--- MATERIAL FOR THIS TASK ---
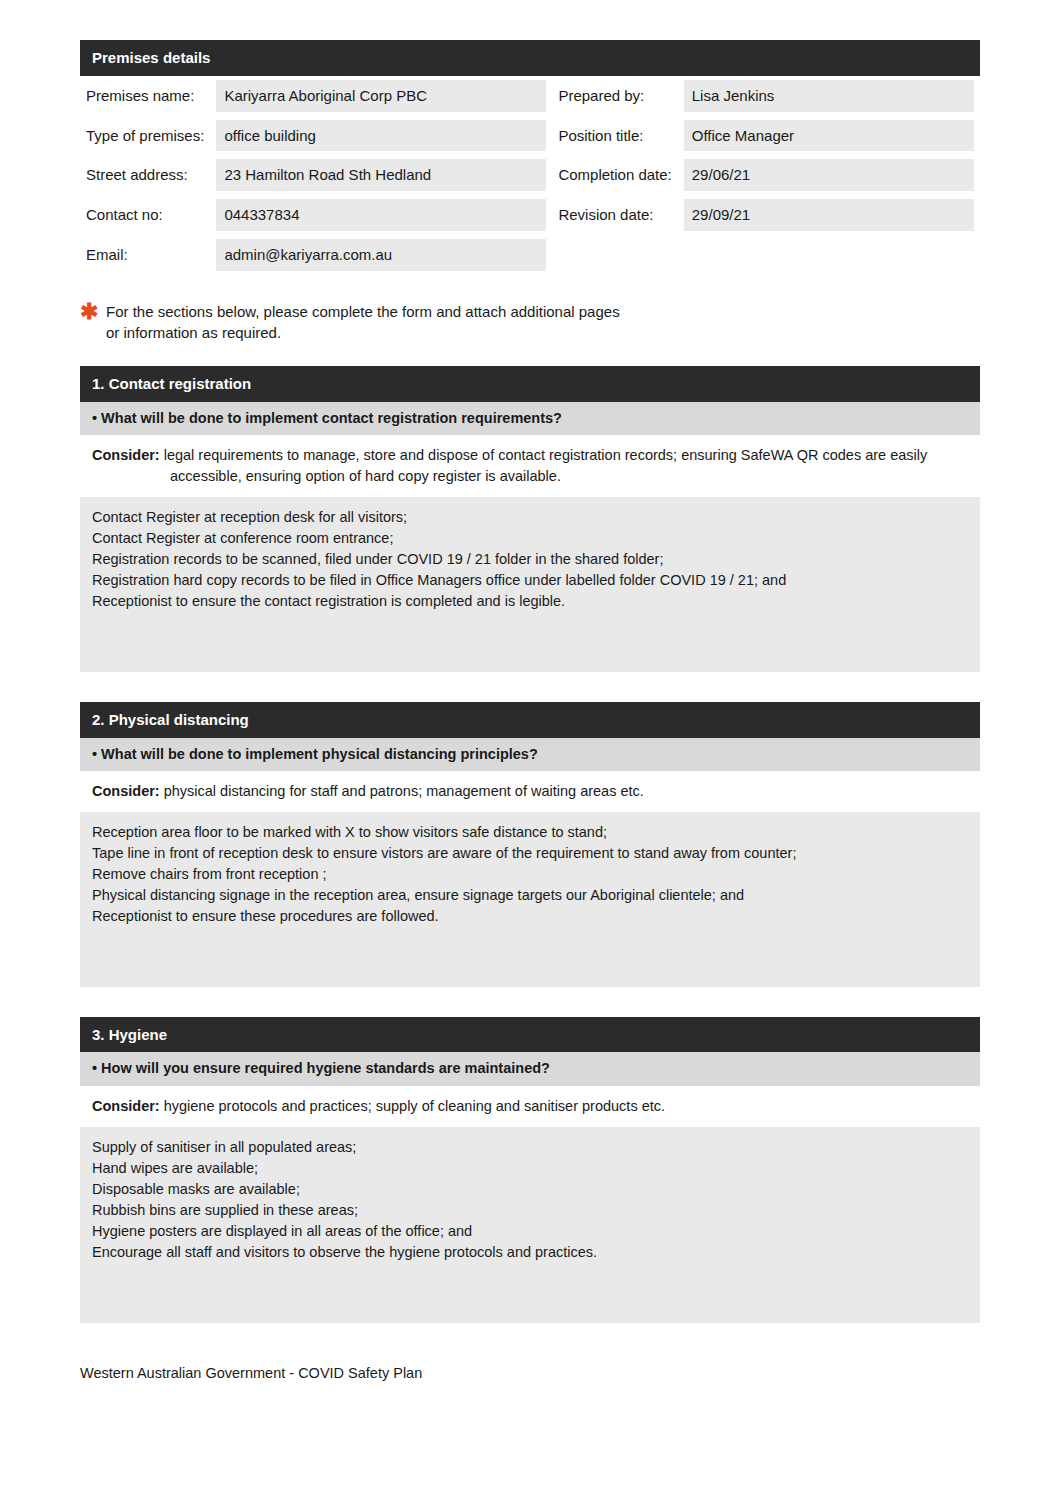Premises details
| Premises name: | Kariyarra Aboriginal Corp PBC | Prepared by: | Lisa Jenkins |
| Type of premises: | office building | Position title: | Office Manager |
| Street address: | 23 Hamilton Road Sth Hedland | Completion date: | 29/06/21 |
| Contact no: | 044337834 | Revision date: | 29/09/21 |
| Email: | admin@kariyarra.com.au | | |
✱ For the sections below, please complete the form and attach additional pages
or information as required.
1. Contact registration
• What will be done to implement contact registration requirements?
Consider: legal requirements to manage, store and dispose of contact registration records; ensuring SafeWA QR codes are easily accessible, ensuring option of hard copy register is available.
Contact Register at reception desk for all visitors; Contact Register at conference room entrance; Registration records to be scanned, filed under COVID 19 / 21 folder in the shared folder; Registration hard copy records to be filed in Office Managers office under labelled folder COVID 19 / 21; and Receptionist to ensure the contact registration is completed and is legible.
2. Physical distancing
• What will be done to implement physical distancing principles?
Consider: physical distancing for staff and patrons; management of waiting areas etc.
Reception area floor to be marked with X to show visitors safe distance to stand; Tape line in front of reception desk to ensure vistors are aware of the requirement to stand away from counter; Remove chairs from front reception ; Physical distancing signage in the reception area, ensure signage targets our Aboriginal clientele; and Receptionist to ensure these procedures are followed.
3. Hygiene
• How will you ensure required hygiene standards are maintained?
Consider: hygiene protocols and practices; supply of cleaning and sanitiser products etc.
Supply of sanitiser in all populated areas; Hand wipes are available; Disposable masks are available; Rubbish bins are supplied in these areas; Hygiene posters are displayed in all areas of the office; and Encourage all staff and visitors to observe the hygiene protocols and practices.
Western Australian Government - COVID Safety Plan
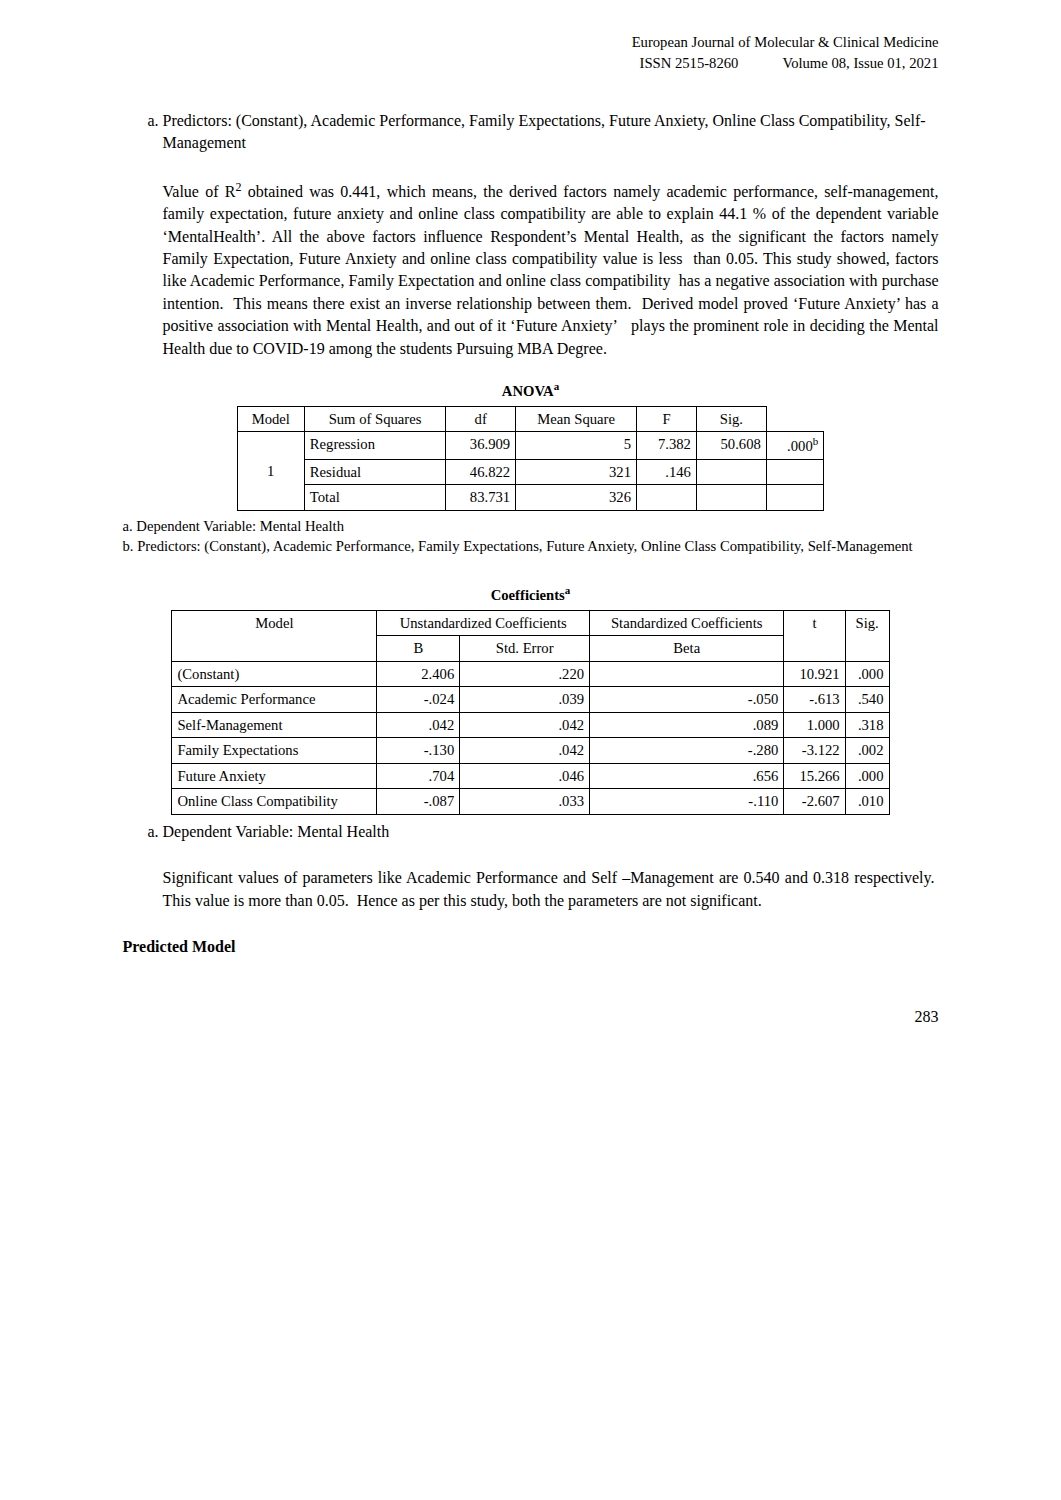European Journal of Molecular & Clinical Medicine ISSN 2515-8260 Volume 08, Issue 01, 2021
Predictors: (Constant), Academic Performance, Family Expectations, Future Anxiety, Online Class Compatibility, Self-Management
Value of R2 obtained was 0.441, which means, the derived factors namely academic performance, self-management, family expectation, future anxiety and online class compatibility are able to explain 44.1 % of the dependent variable ‘MentalHealth’. All the above factors influence Respondent’s Mental Health, as the significant the factors namely Family Expectation, Future Anxiety and online class compatibility value is less than 0.05. This study showed, factors like Academic Performance, Family Expectation and online class compatibility has a negative association with purchase intention. This means there exist an inverse relationship between them. Derived model proved ‘Future Anxiety’ has a positive association with Mental Health, and out of it ‘Future Anxiety’ plays the prominent role in deciding the Mental Health due to COVID-19 among the students Pursuing MBA Degree.
ANOVA a
| Model | Sum of Squares | df | Mean Square | F | Sig. |
| --- | --- | --- | --- | --- | --- |
| 1 | Regression | 36.909 | 5 | 7.382 | 50.608 | .000 b |
| Residual | 46.822 | 321 | .146 | | |
| Total | 83.731 | 326 | | | |
a. Dependent Variable: Mental Health
b. Predictors: (Constant), Academic Performance, Family Expectations, Future Anxiety, Online Class Compatibility, Self-Management
Coefficients a
| Model | Unstandardized Coefficients | Standardized Coefficients | t | Sig. |
| --- | --- | --- | --- | --- |
| B | Std. Error | Beta |
| (Constant) | 2.406 | .220 | | 10.921 | .000 |
| Academic Performance | -.024 | .039 | -.050 | -.613 | .540 |
| Self-Management | .042 | .042 | .089 | 1.000 | .318 |
| Family Expectations | -.130 | .042 | -.280 | -3.122 | .002 |
| Future Anxiety | .704 | .046 | .656 | 15.266 | .000 |
| Online Class Compatibility | -.087 | .033 | -.110 | -2.607 | .010 |
Dependent Variable: Mental Health
Significant values of parameters like Academic Performance and Self –Management are 0.540 and 0.318 respectively. This value is more than 0.05. Hence as per this study, both the parameters are not significant.
Predicted Model
283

--- EXERCISE REQUIREMENTS ---
Copy out every line from the records that has the word "Expectations".

--- RESPONSE ---
Predictors: (Constant), Academic Performance, Family Expectations, Future Anxiety, Online Class Compatibility, Self-Management
b. Predictors: (Constant), Academic Performance, Family Expectations, Future Anxiety, Online Class Compatibility, Self-Management
| Family Expectations | -.130 | .042 | -.280 | -3.122 | .002 |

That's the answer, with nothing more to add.